Directions: Extract the full passage on loneliness and men's friendships that follows, reproducing it without any changes.

I feel like it’s a group of people who are bad at pingpong complaining to people about being bad at pingpong and expecting someone else to do something about it. Like, why not just play ping together until your better. An over simplified analogy of course, but my point is if what you say is true, I don’t really know what people are upset about.
Not necessarily. Societal factors play a huge role in how relationships with other people are formed. Places where people can naturally make deep lasting friendships are hard to come by right now. And just because two people are lonely does not mean they will make good friends. That would be wonderful if it was true, but there is more to building a friendship than just “I don’t have a friend and you don’t have a friend.”
Our society has a tendency to look at issues like this and say “well that just sounds like it’s all their own fault” without taking the thought further. WHY is this happening to so many people? And what can we do to better prepare young men to make lasting friendships and support each other more? The reason this has become more and more of an issue is specifically because people just put the blame on individuals, who don’t feel like they have the tools or opportunities to fix these issues. Then all it takes is for right wing propaganda to say “hey here is where the issue is, it’s because of feminism! You were right! It’s not your fault!” And because they are the only ones telling them that men are moving to the right in droves.

Lines from a collection:
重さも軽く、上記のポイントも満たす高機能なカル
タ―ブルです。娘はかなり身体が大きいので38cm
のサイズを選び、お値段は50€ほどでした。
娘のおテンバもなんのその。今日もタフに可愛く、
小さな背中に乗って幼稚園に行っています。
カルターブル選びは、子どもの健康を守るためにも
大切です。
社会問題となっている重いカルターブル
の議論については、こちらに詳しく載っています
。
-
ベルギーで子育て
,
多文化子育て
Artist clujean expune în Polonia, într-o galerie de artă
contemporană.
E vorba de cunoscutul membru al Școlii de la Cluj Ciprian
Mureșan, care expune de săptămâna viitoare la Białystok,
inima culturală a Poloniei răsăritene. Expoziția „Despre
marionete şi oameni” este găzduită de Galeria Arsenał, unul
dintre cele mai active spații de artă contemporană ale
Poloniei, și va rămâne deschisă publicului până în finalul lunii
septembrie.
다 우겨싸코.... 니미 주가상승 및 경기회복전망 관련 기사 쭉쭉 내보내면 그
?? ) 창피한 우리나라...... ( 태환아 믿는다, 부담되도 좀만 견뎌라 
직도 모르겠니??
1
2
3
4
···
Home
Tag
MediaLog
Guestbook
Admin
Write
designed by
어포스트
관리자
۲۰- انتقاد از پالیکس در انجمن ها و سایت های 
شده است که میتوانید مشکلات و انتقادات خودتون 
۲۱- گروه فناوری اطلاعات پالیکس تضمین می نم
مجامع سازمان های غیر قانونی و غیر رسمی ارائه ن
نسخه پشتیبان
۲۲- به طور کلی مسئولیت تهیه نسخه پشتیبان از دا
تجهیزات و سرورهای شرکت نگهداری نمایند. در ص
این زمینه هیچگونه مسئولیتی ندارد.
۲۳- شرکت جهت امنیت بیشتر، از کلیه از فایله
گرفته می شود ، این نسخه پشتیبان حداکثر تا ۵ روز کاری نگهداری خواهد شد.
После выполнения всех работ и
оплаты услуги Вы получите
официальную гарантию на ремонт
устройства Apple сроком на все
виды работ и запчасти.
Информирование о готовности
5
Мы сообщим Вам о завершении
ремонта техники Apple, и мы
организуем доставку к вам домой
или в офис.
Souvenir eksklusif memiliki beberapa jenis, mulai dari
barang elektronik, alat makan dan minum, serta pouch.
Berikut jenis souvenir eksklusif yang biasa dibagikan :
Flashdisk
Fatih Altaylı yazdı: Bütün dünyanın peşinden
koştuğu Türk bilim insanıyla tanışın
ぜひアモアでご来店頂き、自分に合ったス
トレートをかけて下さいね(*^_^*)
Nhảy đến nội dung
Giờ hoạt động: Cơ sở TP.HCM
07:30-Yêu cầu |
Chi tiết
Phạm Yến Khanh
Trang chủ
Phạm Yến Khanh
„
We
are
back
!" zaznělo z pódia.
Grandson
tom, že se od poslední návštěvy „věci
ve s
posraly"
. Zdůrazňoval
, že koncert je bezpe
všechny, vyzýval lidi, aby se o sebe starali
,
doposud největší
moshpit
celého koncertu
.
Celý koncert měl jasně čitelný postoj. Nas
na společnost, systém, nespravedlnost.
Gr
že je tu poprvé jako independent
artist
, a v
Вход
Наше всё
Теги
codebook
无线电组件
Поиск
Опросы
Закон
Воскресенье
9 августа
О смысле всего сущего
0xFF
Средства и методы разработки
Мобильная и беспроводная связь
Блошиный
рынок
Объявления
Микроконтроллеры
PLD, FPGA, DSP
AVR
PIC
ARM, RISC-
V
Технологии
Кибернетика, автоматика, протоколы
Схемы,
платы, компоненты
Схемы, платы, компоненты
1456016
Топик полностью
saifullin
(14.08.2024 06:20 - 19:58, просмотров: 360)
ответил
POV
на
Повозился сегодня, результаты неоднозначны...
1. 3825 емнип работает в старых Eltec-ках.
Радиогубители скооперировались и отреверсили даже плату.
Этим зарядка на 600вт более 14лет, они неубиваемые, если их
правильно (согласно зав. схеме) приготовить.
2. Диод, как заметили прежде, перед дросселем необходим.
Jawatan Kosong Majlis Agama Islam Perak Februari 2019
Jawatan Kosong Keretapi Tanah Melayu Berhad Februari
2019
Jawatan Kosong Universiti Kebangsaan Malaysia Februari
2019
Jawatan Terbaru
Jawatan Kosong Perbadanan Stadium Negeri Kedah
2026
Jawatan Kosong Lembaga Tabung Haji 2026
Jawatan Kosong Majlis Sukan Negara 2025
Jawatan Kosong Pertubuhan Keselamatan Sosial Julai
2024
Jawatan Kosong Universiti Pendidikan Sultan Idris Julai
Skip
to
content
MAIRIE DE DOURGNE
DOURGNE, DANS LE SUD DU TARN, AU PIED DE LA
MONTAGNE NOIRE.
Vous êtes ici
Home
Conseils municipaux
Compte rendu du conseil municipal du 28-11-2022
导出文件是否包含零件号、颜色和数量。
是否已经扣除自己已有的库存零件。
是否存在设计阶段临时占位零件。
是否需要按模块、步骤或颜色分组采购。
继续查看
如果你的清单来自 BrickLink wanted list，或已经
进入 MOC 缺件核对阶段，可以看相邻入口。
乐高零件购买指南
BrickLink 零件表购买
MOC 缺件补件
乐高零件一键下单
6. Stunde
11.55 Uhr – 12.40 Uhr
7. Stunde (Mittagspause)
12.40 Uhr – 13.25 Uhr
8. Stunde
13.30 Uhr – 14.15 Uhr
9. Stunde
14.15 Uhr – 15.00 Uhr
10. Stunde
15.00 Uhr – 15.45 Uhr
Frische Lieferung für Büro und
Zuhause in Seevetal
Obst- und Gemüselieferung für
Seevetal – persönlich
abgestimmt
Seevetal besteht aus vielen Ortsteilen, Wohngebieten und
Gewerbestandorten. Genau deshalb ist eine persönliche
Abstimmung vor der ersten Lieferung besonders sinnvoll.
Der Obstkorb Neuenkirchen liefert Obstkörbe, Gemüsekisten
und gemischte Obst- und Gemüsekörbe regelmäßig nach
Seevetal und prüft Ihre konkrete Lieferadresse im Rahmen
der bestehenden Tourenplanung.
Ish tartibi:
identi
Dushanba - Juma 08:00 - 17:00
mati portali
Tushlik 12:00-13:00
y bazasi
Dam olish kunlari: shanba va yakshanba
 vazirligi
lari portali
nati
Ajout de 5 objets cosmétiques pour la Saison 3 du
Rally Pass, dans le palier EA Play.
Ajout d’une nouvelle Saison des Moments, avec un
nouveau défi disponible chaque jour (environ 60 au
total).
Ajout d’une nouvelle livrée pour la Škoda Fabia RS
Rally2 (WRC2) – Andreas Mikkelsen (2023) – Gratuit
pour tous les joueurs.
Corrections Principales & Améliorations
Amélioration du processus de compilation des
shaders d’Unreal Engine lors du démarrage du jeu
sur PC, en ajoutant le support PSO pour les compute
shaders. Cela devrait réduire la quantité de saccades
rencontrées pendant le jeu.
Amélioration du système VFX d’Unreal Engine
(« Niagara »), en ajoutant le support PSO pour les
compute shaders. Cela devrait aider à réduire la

Output of the exercise:
I feel like it’s a group of people who are bad at pingpong complaining to people about being bad at pingpong and expecting someone else to do something about it. Like, why not just play ping together until your better. An over simplified analogy of course, but my point is if what you say is true, I don’t really know what people are upset about.
Not necessarily. Societal factors play a huge role in how relationships with other people are formed. Places where people can naturally make deep lasting friendships are hard to come by right now. And just because two people are lonely does not mean they will make good friends. That would be wonderful if it was true, but there is more to building a friendship than just “I don’t have a friend and you don’t have a friend.”
Our society has a tendency to look at issues like this and say “well that just sounds like it’s all their own fault” without taking the thought further. WHY is this happening to so many people? And what can we do to better prepare young men to make lasting friendships and support each other more? The reason this has become more and more of an issue is specifically because people just put the blame on individuals, who don’t feel like they have the tools or opportunities to fix these issues. Then all it takes is for right wing propaganda to say “hey here is where the issue is, it’s because of feminism! You were right! It’s not your fault!” And because they are the only ones telling them that men are moving to the right in droves.